Industry Leaders Question Reality Of Fiduciary Proposal
March 31, 2015 by Cyril Tuohy, firstname.lastname@example.org
Legislative experts said Thursday that details surrounding the Department of Labor’s (DOL) fiduciary standard proposal for advisors handling retirement accounts are expected in the next few weeks. The industry is waiting to see how Congressional Democrats react to the proposal.
Cathy Weatherford, president and CEO of the Insured Retirement Institute (IRI), which this week held its annual marketing summit on the banks of the Potomac River, asked the question on everyone’s mind: “What will it (the fiduciary standard proposal) look like?” she said.
This much the industry knows for sure: the Obama administration – along with an “army” of support from labor, consumer groups, the AARP and Sen. Elizabeth Warren, D-Mass. – support the higher standard of accountability for advisors who work with retirement plans.
On the other side, House and Senate Republicans aren’t fans of fiduciary standards. A fiduciary bar is unnecessary and would raise the costs of doing business for advisors selling insurance and investment products, opponents argue.
The DOL, knowing the Republican majority holds the purse strings, has shrewdly rebranded the fiduciary standards debate as a conflict of interest issue, legal experts said in a regulatory panel discussion held at the Gaylord National Resort & Convention Center in National Harbor, Md.
The Labor Department is well aware that the Republicans in power “can take funding away from it,” in forthcoming budget battles, Sean Cassidy, vice president of federal government affairs with Voya Financial, said during a regulatory panel discussion Thursday.
Separate from the DOL proposal Securities and Exchange Commission (SEC) Chair Mary Jo White earlier this month came out in favor of uniform fiduciary standard of care for retail advisors and broker/dealers.
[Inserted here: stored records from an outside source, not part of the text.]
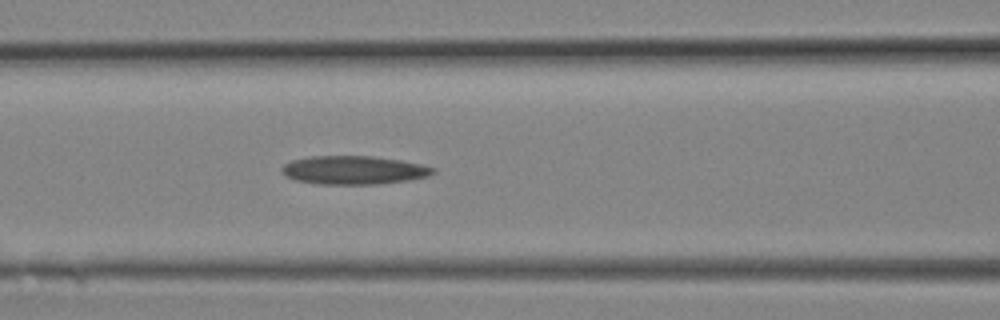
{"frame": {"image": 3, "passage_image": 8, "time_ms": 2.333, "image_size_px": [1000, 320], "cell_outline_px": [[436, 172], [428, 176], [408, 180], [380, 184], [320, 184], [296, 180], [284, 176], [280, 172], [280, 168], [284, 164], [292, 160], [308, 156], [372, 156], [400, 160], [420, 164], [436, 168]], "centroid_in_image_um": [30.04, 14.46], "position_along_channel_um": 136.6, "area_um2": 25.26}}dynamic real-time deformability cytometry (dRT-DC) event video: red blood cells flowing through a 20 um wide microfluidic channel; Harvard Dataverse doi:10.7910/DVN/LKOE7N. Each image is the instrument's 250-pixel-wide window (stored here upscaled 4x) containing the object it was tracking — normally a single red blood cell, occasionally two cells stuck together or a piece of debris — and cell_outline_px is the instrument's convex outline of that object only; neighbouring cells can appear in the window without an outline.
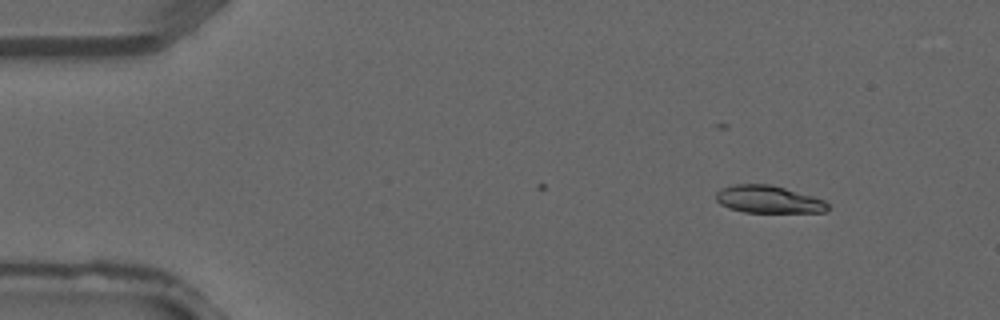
{"species": "common noctule bat (a hibernating species)", "species_latin": "Nyctalus noctula", "temperature_condition": "warm", "stored_images_in_passage": 3, "camera_frame_rate_fps": 3000, "um_per_image_px": 0.085, "animal": {"sex": "male", "forearm_length_mm": 52.5}, "frame": {"image": 1, "passage_image": 1, "time_ms": 0.0, "image_size_px": [1000, 320], "cell_outline_px": [[828, 212], [744, 212], [728, 208], [720, 204], [716, 200], [716, 192], [720, 188], [736, 184], [772, 184], [812, 196], [824, 200], [828, 204]], "centroid_in_image_um": [65.29, 16.94], "position_along_channel_um": 19.7, "area_um2": 17.92}}
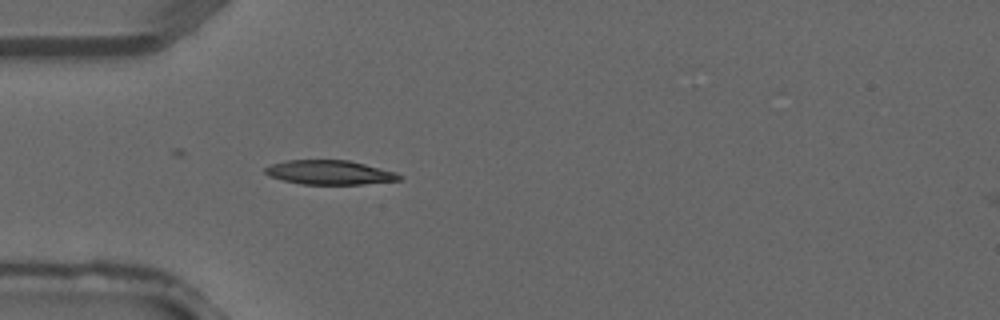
{"frame": {"image": 2, "passage_image": 3, "time_ms": 0.667, "image_size_px": [1000, 320], "cell_outline_px": [[404, 176], [400, 180], [364, 184], [300, 184], [268, 176], [264, 172], [264, 168], [272, 164], [288, 160], [348, 160], [396, 172]], "centroid_in_image_um": [28.02, 14.66], "position_along_channel_um": 57.0, "area_um2": 18.9}}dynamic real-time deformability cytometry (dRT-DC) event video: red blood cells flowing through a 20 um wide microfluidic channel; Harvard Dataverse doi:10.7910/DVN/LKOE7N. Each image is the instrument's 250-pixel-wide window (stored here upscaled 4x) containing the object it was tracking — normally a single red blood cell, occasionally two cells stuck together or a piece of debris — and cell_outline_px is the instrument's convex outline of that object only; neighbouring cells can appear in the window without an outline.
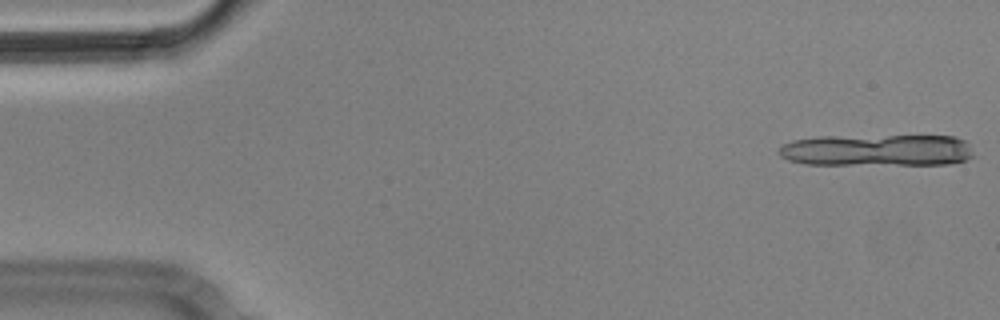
{"species": "Egyptian fruit bat (a non-hibernating species)", "species_latin": "Rousettus aegyptiacus", "temperature_condition": "cold", "stored_images_in_passage": 4, "camera_frame_rate_fps": 3000, "um_per_image_px": 0.085, "animal": {"sex": "male"}, "frame": {"image": 1, "passage_image": 1, "time_ms": 0.0, "image_size_px": [1000, 320], "cell_outline_px": [[972, 156], [968, 160], [948, 164], [808, 164], [788, 160], [780, 156], [780, 148], [784, 144], [792, 140], [820, 136], [956, 136], [964, 140], [968, 144], [972, 152]], "centroid_in_image_um": [74.56, 12.76], "position_along_channel_um": 10.4, "area_um2": 36.07}}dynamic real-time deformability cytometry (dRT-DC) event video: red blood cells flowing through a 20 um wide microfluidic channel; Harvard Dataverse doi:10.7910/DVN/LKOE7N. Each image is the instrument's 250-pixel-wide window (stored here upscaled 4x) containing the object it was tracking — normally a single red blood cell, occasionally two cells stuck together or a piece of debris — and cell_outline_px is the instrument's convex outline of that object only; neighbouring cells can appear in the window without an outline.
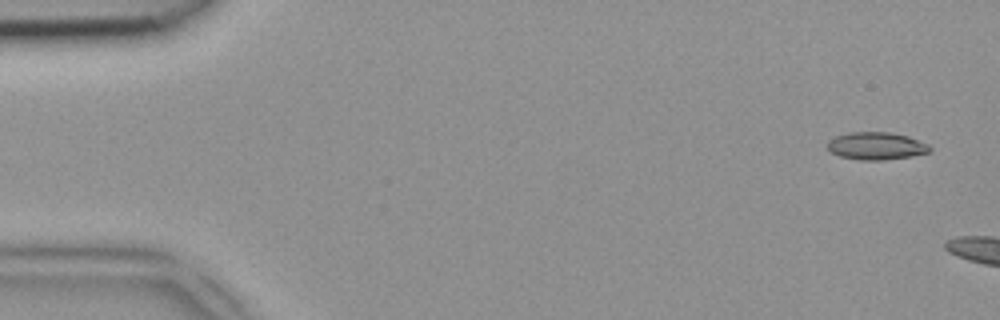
{"species": "common noctule bat (a hibernating species)", "species_latin": "Nyctalus noctula", "temperature_condition": "room temperature", "stored_images_in_passage": 6, "camera_frame_rate_fps": 3000, "um_per_image_px": 0.085, "animal": {"sex": "female", "body_mass_g": 18.4}, "frame": {"image": 1, "passage_image": 2, "time_ms": 0.333, "image_size_px": [1000, 320], "cell_outline_px": [[932, 148], [928, 152], [912, 156], [884, 160], [860, 160], [840, 156], [832, 152], [828, 148], [828, 140], [836, 136], [848, 132], [888, 132], [908, 136], [928, 144]], "centroid_in_image_um": [74.48, 12.4], "position_along_channel_um": 10.5, "area_um2": 16.36}}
Her position gives the five-member SEC a 3-2 majority in favor of a fiduciary standard for retail advisors, even if — legal experts and lobbyists noted — the SEC moves slowly and deliberately in all forms of rulemaking.
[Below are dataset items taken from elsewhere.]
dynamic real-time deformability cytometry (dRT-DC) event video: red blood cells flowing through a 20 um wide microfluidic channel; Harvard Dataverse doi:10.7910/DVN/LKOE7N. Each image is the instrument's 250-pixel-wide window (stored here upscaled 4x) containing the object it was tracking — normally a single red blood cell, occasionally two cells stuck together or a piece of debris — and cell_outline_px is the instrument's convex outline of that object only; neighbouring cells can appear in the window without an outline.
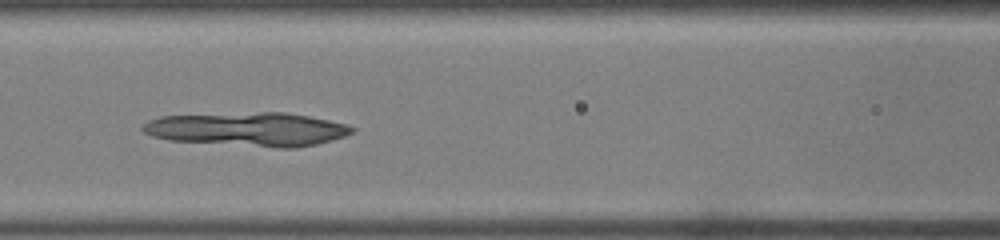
{"species": "common noctule bat (a hibernating species)", "species_latin": "Nyctalus noctula", "temperature_condition": "warm", "stored_images_in_passage": 18, "camera_frame_rate_fps": 3000, "um_per_image_px": 0.085, "animal": {"sex": "male", "body_mass_g": 19.0, "forearm_length_mm": 50.8}, "frame": {"image": 1, "passage_image": 16, "time_ms": 5.0, "image_size_px": [1000, 240], "cell_outline_px": [[356, 128], [352, 132], [344, 136], [316, 144], [296, 148], [276, 148], [168, 140], [152, 136], [144, 132], [140, 128], [148, 120], [160, 116], [260, 112], [284, 112], [308, 116], [348, 124]], "centroid_in_image_um": [21.06, 10.99], "position_along_channel_um": 145.5, "area_um2": 41.21}}
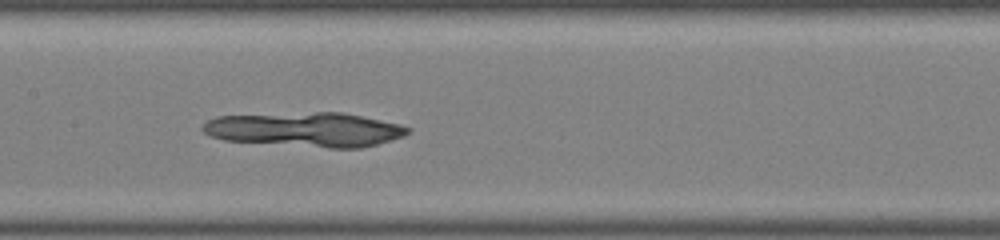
{"frame": {"image": 2, "passage_image": 18, "time_ms": 5.667, "image_size_px": [1000, 240], "cell_outline_px": [[412, 128], [404, 136], [376, 144], [360, 148], [328, 148], [224, 140], [212, 136], [204, 132], [200, 128], [208, 120], [216, 116], [316, 112], [340, 112], [400, 124]], "centroid_in_image_um": [25.96, 11.01], "position_along_channel_um": 181.4, "area_um2": 40.86}}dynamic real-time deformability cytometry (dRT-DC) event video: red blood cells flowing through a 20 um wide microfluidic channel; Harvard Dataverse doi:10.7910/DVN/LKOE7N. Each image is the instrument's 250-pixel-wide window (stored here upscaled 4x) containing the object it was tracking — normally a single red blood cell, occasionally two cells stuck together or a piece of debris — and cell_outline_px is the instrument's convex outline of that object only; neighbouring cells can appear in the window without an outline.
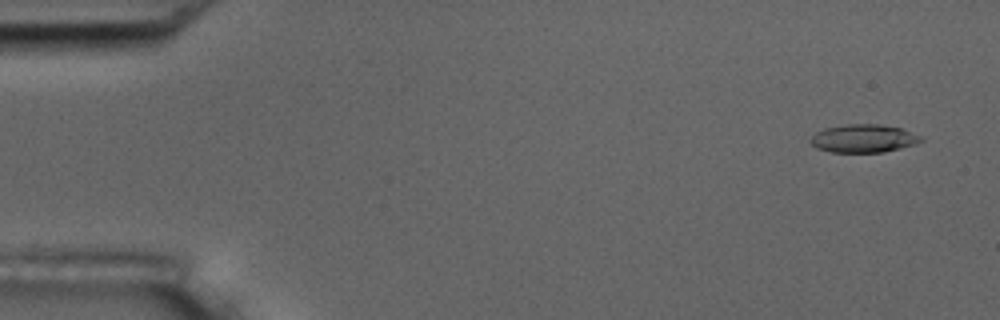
{"species": "common noctule bat (a hibernating species)", "species_latin": "Nyctalus noctula", "temperature_condition": "room temperature", "stored_images_in_passage": 8, "camera_frame_rate_fps": 3000, "um_per_image_px": 0.085, "animal": {"sex": "male", "body_mass_g": 17.5, "forearm_length_mm": 52.3}, "frame": {"image": 1, "passage_image": 1, "time_ms": 0.0, "image_size_px": [1000, 320], "cell_outline_px": [[924, 140], [916, 144], [884, 152], [832, 152], [816, 148], [808, 140], [816, 132], [824, 128], [848, 124], [876, 124], [900, 128], [920, 136]], "centroid_in_image_um": [73.37, 11.77], "position_along_channel_um": 11.6, "area_um2": 17.98}}
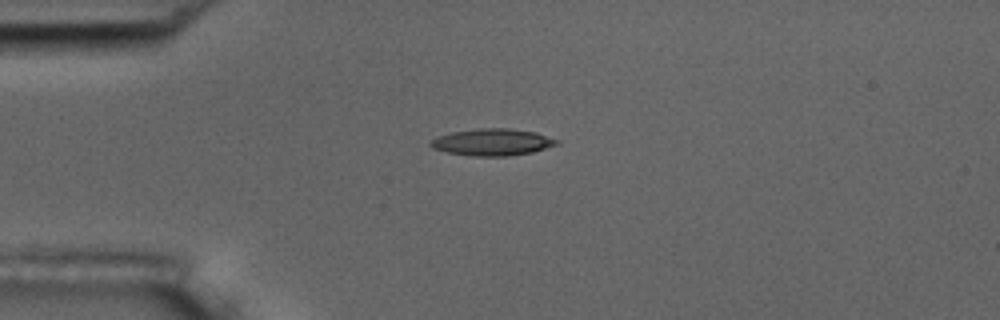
{"frame": {"image": 2, "passage_image": 4, "time_ms": 3.667, "image_size_px": [1000, 320], "cell_outline_px": [[560, 144], [532, 152], [508, 156], [472, 156], [448, 152], [432, 148], [428, 144], [436, 136], [452, 132], [480, 128], [508, 128], [536, 132], [560, 140]], "centroid_in_image_um": [41.87, 12.08], "position_along_channel_um": 43.1, "area_um2": 19.83}}
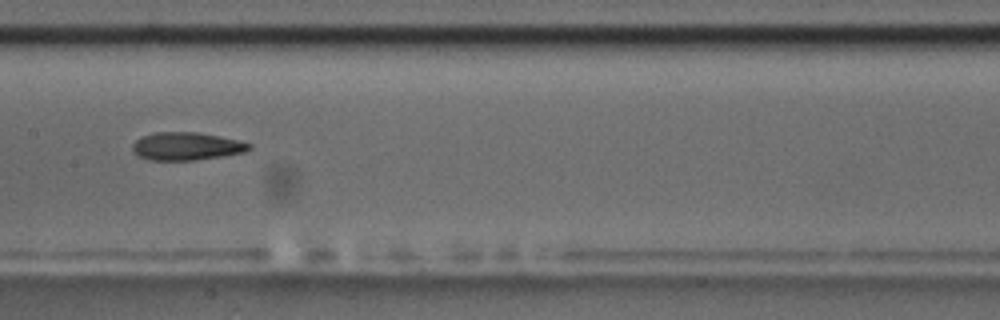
{"frame": {"image": 3, "passage_image": 8, "time_ms": 8.333, "image_size_px": [1000, 320], "cell_outline_px": [[252, 148], [244, 152], [196, 160], [148, 160], [132, 152], [132, 144], [140, 136], [156, 132], [196, 132], [236, 140], [252, 144]], "centroid_in_image_um": [15.8, 12.43], "position_along_channel_um": 191.6, "area_um2": 18.84}}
Fiduciary standards may sound good in principle, but in the end, “you can’t regulate morality,” said financial advisor Carrie Turcotte, president and senior financial consultant with Crest Financial Strategies in Chattanooga, Tenn.
How much can standards add that competent advisors aren’t already doing for their clients, she asked.
She said fiduciary standards are “well intentioned,” but added: “I’m not sure the government is aware of how the industry works.”
The industry lobbyists also said tougher regulatory signals coming from the two federal agencies have emboldened regulators at the state level and with the Financial Industry Regulatory Authority (FINRA). Last year, FINRA levied about $135 million in fines, more than double the $60 million slapped on representatives and advisors in 2013.
“We see states taking much more aggressive action,” said James Shorris, executive vice president and general counsel of LPL financial. Shorris spends a lot of time traveling around the country talking to advisors in LPL’s offices.
Turcotte, however, said that regulators need to get involved in regulation “for the right reasons.”
Regulators who weed out unscrupulous sales tactics serve a valuable purpose, but regulators interested in financial gain at the expense of industry do not.
With the industry gearing up to challenge regulators from everything from fiduciary standards to tax exemptions to disclosures, IRI Board Chairman Bruce Ferris said the organization had beefed up its advocacy efforts in the face of renewed regulatory vigor.
Ferris, president of Prudential Annuities Distributors, said the IRI’s mission will be one of “thoughtful advocacy” and “active engagement” at the federal and state levels.
He said better informed regulators, advisors and customers only serve to improve everyone connected to the industry.
“The objective we seek is to move forward each and every day,” he said.